The geometry of representation
A landmark exhibition in Washington celebrates the work of Paul Cezanne.
Ubiquitous mountain: The Montagne Sainte Victoire, in a Cezanne oil painting, from 1896-98. Photo: AP
SOME years ago, in a major show of a dozen contemporary French artists at the National Gallery of Modern Art in New Delhi, there was an intriguing series of "paintings", each one made up of just frames. The author of the work declared that Paul Cezanne had taken painting to the end of its journey: there was nothing any artist coming after him could add. It was the last word, or, should one say, stroke of paint on canvas the reason this painter had eschewed canvas.
Paving the way
Cezanne (1839-1906) occupies a godly place in the canon of art, rather like a master-guru for the artists who followed him. Younger painters like Braque, Picasso, Matisse and Mondrian were to derive the foundations for cubism and glean the embryonic stirrings of Modernism from his later oeuvre. It was the landscape of Provence in southern France that enabled Cezanne to pick up the European tradition of art where he found it, take it by its hand and yank it forward, leading it into totally uncharted directions. He did this by carrying out fundamental changes to painting, breaking as it were from conventional representation. And most importantly, colluding with geometry. Among the painter's most quoted statements is: "Render nature by means of the cylinder, the sphere and the cone, all placed in perspective".
A landmark exhibition titled "Cezanne in Provence" that opened recently at the National Gallery of Art, Washington to commemorate his death centenary cogently depicts the importance of Provence in the life and work of the painter.

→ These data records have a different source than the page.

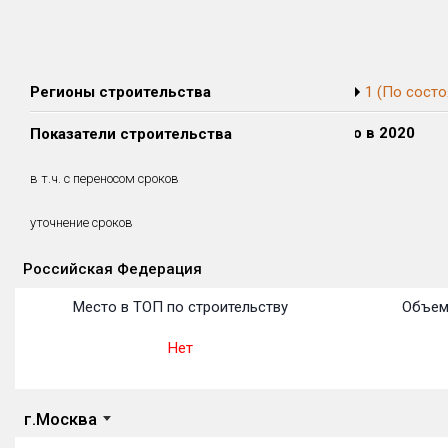
Регионы строительства
1 (По состо
Сдано в 2018
Сдано в 2019
Сдано в 2020
Показатели строительства
0 м²
0 м²
0 м²
0 м²
0 м²
0 м²
в т.ч. с переносом сроков
(0%)
(0%)
(0%)
уточнение сроков
Российская Федерация
Объекты
Объекты
Объекты
Объекты
Объекты
Объекты
Объекты
Объекты
Объекты
Объекты
Объекты
Место в ТОП по строительству
Объем
Нет
г.Москва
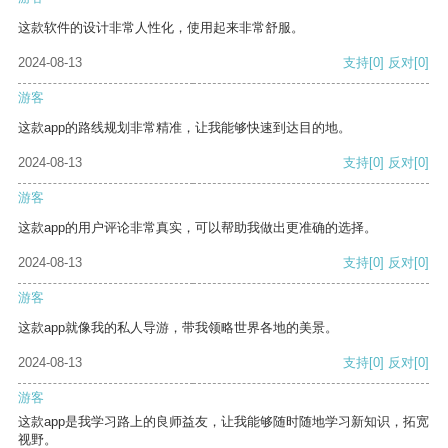
这款软件的设计非常人性化，使用起来非常舒服。
2024-08-13
支持
[0]
反对
[0]
游客
这款app的路线规划非常精准，让我能够快速到达目的地。
2024-08-13
支持
[0]
反对
[0]
游客
这款app的用户评论非常真实，可以帮助我做出更准确的选择。
2024-08-13
支持
[0]
反对
[0]
游客
这款app就像我的私人导游，带我领略世界各地的美景。
2024-08-13
支持
[0]
反对
[0]
游客
这款app是我学习路上的良师益友，让我能够随时随地学习新知识，拓宽
视野。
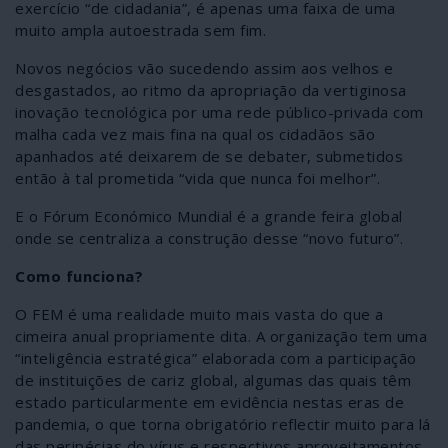
exercício “de cidadania”, é apenas uma faixa de uma
muito ampla autoestrada sem fim.
Novos negócios vão sucedendo assim aos velhos e
desgastados, ao ritmo da apropriação da vertiginosa
inovação tecnológica por uma rede público-privada com
malha cada vez mais fina na qual os cidadãos são
apanhados até deixarem de se debater, submetidos
então à tal prometida “vida que nunca foi melhor”.
E o Fórum Económico Mundial é a grande feira global
onde se centraliza a construção desse “novo futuro”.
Como funciona?
O FEM é uma realidade muito mais vasta do que a
cimeira anual propriamente dita. A organização tem uma
“inteligência estratégica” elaborada com a participação
de instituições de cariz global, algumas das quais têm
estado particularmente em evidência nestas eras de
pandemia, o que torna obrigatório reflectir muito para lá
das peripécias do vírus e respectivos aproveitamentos.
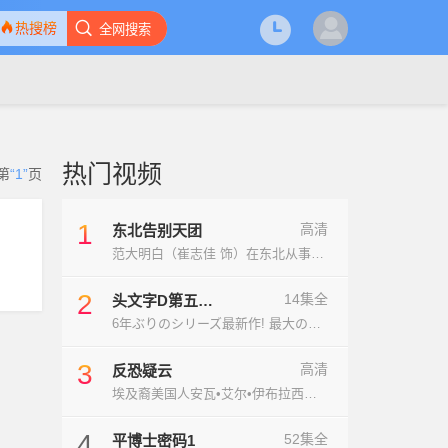
热搜榜
全网搜索
热门视频
第
“1”
页
1
高清
东北告别天团
范大明白（崔志佳 饰）在东北从事着白事行…
2
14集全
头文字D第五季
頭文字DFifthSt
6年ぶりのシリーズ最新作! 最大の山場であ…
age
3
高清
反恐疑云
埃及裔美国人安瓦•艾尔•伊布拉西米（奥玛…
4
52集全
平博士密码1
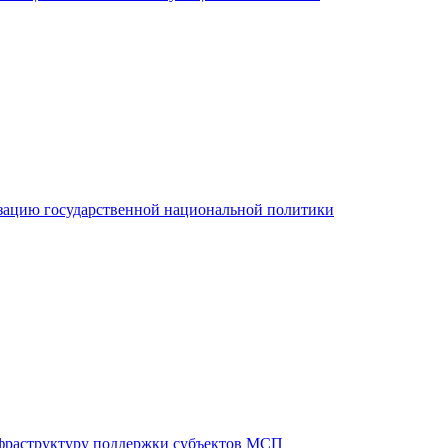
зацию государственной национальной политики
фраструктуру поддержки субъектов МСП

Cezanne was born in Aix, once the capital of Provence, and returned to the countryside around the city for good in the 1880s after the mandatory years in Paris and later in Pontoise and Auvers, during which he stalked the museums, learned to paint, was drawn to the work of Gustave Courbet and familiarised himself with impressionism, especially the paintings of Camille Pissarro who impressed upon him the need to get out of the studio with his palette and paint outdoors. The show (comprised 87 paintings and 30 watercolours, a majority of them from museums and private collections in the United States) will, fittingly, move to the Granet Museum in Aix-en-Provence this summer. A coming home of sorts.

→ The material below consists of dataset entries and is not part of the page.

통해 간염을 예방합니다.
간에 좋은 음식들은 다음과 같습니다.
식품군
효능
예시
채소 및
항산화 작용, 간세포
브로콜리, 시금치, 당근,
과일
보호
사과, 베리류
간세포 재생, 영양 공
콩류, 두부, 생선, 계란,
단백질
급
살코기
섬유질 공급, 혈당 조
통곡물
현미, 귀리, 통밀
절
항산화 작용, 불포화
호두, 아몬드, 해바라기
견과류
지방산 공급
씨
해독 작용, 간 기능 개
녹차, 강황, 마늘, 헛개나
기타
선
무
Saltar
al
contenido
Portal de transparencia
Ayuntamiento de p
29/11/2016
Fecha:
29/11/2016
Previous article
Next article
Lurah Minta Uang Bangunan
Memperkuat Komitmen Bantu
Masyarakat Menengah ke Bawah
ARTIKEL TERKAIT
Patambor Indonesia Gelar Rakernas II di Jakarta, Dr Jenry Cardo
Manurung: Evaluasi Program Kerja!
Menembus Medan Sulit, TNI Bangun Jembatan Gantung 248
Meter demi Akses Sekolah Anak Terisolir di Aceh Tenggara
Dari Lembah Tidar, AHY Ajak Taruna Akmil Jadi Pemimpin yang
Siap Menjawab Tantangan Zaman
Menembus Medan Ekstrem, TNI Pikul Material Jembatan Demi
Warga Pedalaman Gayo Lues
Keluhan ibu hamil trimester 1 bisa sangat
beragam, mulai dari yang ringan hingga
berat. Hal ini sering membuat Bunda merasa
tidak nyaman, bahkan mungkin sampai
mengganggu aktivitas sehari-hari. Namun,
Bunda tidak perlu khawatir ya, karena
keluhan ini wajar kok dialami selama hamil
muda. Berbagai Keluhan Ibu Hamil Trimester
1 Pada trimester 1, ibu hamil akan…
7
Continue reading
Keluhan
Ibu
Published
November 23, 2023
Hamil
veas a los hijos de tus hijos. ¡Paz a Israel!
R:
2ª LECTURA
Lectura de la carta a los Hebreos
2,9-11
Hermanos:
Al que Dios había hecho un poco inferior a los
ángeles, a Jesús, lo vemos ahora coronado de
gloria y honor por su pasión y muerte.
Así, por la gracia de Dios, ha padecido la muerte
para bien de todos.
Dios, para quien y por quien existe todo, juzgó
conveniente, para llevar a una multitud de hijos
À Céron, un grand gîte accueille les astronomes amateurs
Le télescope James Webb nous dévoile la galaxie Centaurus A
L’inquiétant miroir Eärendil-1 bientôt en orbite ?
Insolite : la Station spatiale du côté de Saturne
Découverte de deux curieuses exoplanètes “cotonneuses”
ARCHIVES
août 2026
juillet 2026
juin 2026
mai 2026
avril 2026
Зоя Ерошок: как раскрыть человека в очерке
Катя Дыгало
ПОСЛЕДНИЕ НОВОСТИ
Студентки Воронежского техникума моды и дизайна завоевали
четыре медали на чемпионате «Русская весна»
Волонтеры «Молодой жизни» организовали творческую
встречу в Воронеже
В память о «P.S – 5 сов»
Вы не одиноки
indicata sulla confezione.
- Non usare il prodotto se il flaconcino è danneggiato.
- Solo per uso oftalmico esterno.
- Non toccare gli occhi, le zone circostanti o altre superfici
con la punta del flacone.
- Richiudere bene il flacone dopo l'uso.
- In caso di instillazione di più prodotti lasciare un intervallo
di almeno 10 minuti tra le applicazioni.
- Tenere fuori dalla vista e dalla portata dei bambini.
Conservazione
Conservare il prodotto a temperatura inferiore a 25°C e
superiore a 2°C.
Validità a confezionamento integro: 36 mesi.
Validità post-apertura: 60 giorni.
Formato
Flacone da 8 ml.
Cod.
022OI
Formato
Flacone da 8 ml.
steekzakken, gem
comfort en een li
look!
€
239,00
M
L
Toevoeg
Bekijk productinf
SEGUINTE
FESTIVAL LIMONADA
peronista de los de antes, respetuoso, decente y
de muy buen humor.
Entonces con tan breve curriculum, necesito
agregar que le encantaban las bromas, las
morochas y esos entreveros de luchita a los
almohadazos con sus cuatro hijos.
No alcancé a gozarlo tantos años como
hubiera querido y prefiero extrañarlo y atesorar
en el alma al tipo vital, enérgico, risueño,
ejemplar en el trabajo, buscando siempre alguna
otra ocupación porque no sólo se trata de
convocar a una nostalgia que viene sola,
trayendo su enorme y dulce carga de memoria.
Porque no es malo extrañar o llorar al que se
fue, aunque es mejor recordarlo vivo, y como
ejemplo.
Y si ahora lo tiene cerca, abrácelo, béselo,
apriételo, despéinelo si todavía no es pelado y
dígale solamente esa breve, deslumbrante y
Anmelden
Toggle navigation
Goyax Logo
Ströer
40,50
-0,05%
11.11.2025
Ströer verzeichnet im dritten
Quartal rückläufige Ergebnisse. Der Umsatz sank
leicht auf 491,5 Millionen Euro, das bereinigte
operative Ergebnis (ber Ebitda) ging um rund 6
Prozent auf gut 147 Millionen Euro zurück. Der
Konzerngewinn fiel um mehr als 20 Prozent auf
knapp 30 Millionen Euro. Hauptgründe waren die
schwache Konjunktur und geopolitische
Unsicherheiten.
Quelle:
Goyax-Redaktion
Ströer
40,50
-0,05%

What makes this show particularly exhilarating is the way it depicts Cezanne's gradual shedding of the academic influences of Paris and his trajectory towards inventing his own pictorial vocabulary and grammar, with the Provence countryside as his muse. Though limited to the work Cezanne did in this region, the range of the paintings is wide and diverse, from his early efforts to, literally, his last work: a melancholic portrait of his old gardener with arthritic hands and sunken cheeks like a late Rembrandt self-portrait where the passing of time has been unflinchingly cruel. Initially, the painter used a knife instead of a brush and a sombre palette with heavily impastoed paint. Apparently a Parisian critic sarcastically remarked that with his "Provencale temperament" Cezanne "painted not only with knife but a pistol." His later, more nuanced work, has lighter brushwork and his obsession with pictorial structure and nature is evident. The brilliant Mediterranean sun had obviously changed his palette: blues, greens, oranges predominate.
Cezanne once said that "Art is a harmony that runs parallel to nature". The painter never strayed from this parallel track: it changed his perceptions of colour and forms. Pines, rocks, alleys of chestnut trees increasingly inhabit his work. Montagne Sainte Victoire in particular became his touchstone even when he moved from one village or town to another (it is to Cezanne's work what the Eiffel Tower is to Paris) he was always within painting distance of the ubiquitous mountain. Critics have described it as the "leitmotif of the show". When Cezanne returned to settle permanently in Provence, he moved to his father's summer home in Jas de Baffon. In his early paintings of his home you can merely glimpse Montagne Sainte Victoire, but then as the painter moves around in the area, he includes more and more of the mountain and you see it from every possible angle.
And towards the end of his life and the exhibition the mountain quivers into abstraction: something strange appears to be going. It's almost as if the painter's beloved mountain has imbibed human passions. Moreover, these landscapes with the mountains, houses, fields and trees, comprised "patches" of colours in the many renderings of it between 1902 and 1906, veer towards abstraction. Cezanne's interaction with Pissarro had convinced him that he should "paint patches of colour" rather achieve the desired results by "modeling tones of light and shade". "To read nature is to see it," he said, "by means of colour patches, following upon each other according to a law of harmony."
In a sense Cezanne was a strange hybrid, not quite free of the academic traditions of Western art in his compositions and penchant for landscapes and uncannily precluding the future with his use of "patches of colour" and cubes and other geometrical shapes to construct landscapes.